合宿三日目、午前4時半。
「村越さん……王、子?」
「んっ、あ……ん」
部屋には確かに、眠る前のまま二人がいた。時間が時間だ。二人は揃って深い眠りに落ちている。が、赤崎を呆然とさせたのは、その二人の姿で。
「あ……うう、くるし」
俺の聞き間違えたのはこの声か。
村越は、昼間の気むずかしい顔が嘘のように穏やかな表情で眠っていた。対して、吉田は子供がいやいやをするように緩慢な仕草で首を振っている。その表情は少しばかり苦しげだ。
「そりゃ、そうでしょうよ……」
いったい、どちらがどのように寝ぼければこのようなことになるのか。
寝る前に堂々と赤崎の前でストリップを披露した吉田は、今はシーツと毛布とをこてこてに巻き付けられてがっしりと村越に正面から抱え込まれていた。
まるで睦まじい恋人同士のように吉田のアスリートにしては細い腰を抱きしめ、そこだけ毛布からはみ出した裸の胸の、鎖骨のあたりへと額を預けている村越は平穏そのもの。おまけに身じろぎして吉田が逃げ出そうとすれば、腰に回されていた両腕のうちの片方が、留めるように浮き上がり吉田の肩を引き戻す始末。
存外、村越は独占欲が強いようだ。腕に収まった吉田をぎゅうと抱きしめると、吉田の背がしなる。吉田が幾分苦しげに ああ、と息を漏らす。
「……これは、助けるべきなのか?」
まるで大型の肉食獣に襲われているような光景に、少しばかり赤崎は吉田の体を心配してしまう。だが繰り返される二人の攻防を眺めているうちに、抱え直した吉田の体に村越がふっと穏やかな表情を浮かべ、同時に腕の拘束も緩むのに気付いた。どうやら見る限り、村越が本格的に吉田を抱き潰す心配はないようだ。
一向に目覚める気配のない赤二人を赤崎は見降ろし ふん、と鼻を鳴らす。
「まあいっか、それより……これはシャッターチャンス、じゃねえのか?」
こんな光景、記念に撮っておくべきじゃないか? 赤崎の中の悪魔が囁く。別段、誰かに見せるというつもりはないが、ネタとしては十分に面白い。それに、いつかなにかの切り札に使えるかもしれない。

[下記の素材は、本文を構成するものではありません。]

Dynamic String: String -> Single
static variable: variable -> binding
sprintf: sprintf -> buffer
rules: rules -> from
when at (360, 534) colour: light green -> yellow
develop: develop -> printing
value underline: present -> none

吉田と村越が抱き合っているという姿に、少しばかりなにやら不穏な気持ちもするが、赤崎は胸のざわつきを誤魔化すようににやりと笑むと、バスルームのコンセントに繋いだままの携帯を取りに、ベッドから降りた。瞬間、部屋の隅でじりり、と音が鳴る。
「……っ!」
「……うん?」
誰かの携帯のアラームだ。
まさに悪事を現行犯で見つけられた気分で、赤崎はびくりと動きを止める。次の瞬間、可能な限りの素早く静かな動きでベッドに滑り込むと、毛布を引き上げた。指先で持ち上げた毛布の隙間からそろりと薄目で右隣を伺う。
「ん……、な、に……」
だんだんとボリュームを上げるアラームの音に、ベッドの上、吉田がか細い声を上げた。その白い背中を抱く村越の腕がもそもそと伸び、枕元を探り、黒い携帯を掴む。
「朝、か……」
起き抜けの、低く少しばかり掠れた声がぽつりと呟く。続いてアラームがぷつりと途切れた。
……ンだよ、タイミングがいいな。
内心毒づきながらも、流石にこの状況をお互いに見られてはまずかっただろうと、赤崎は毛布の中、ほっと安堵の息を吐く。見られた村越が気まずいのは確かだが、見てしまったと知られた赤崎もどのような目に遭うのか想像するだに恐ろしい。
折角の光景を写真に収められなかったのは残念だが、せめて決定的瞬間を目撃してやる。そろりそろりと息を吐き、僅かに持ち上げた毛布の隙間から、薄目で隣の様子を伺う。
「五時、15分前……」
ベッドの上、村越は開いた携帯の液晶を眺めていた。まだ寝惚けているのか己の腕の中にいる吉田のことは気付いていないようだ。
「んっ……!」
さて、いったいいつ気付くのか。些か意地の悪い高揚感に胸を高鳴らせて赤崎が見守る中、小さく吉田が息を継いだ。続けて、ようやく己の腕の中の男に気づいたのか、ぎしりとベッドが大きく揺れる音が静かな響く。
「ジ、ジーノ! っ、う……んっ!」
男にしては珍しく頓狂な声を上げかけ、それでも吉田を起こさぬように慌てて口を噤んだ村越へと、漏れそうになる笑い声を赤崎は必死で手のひらで蓋をした。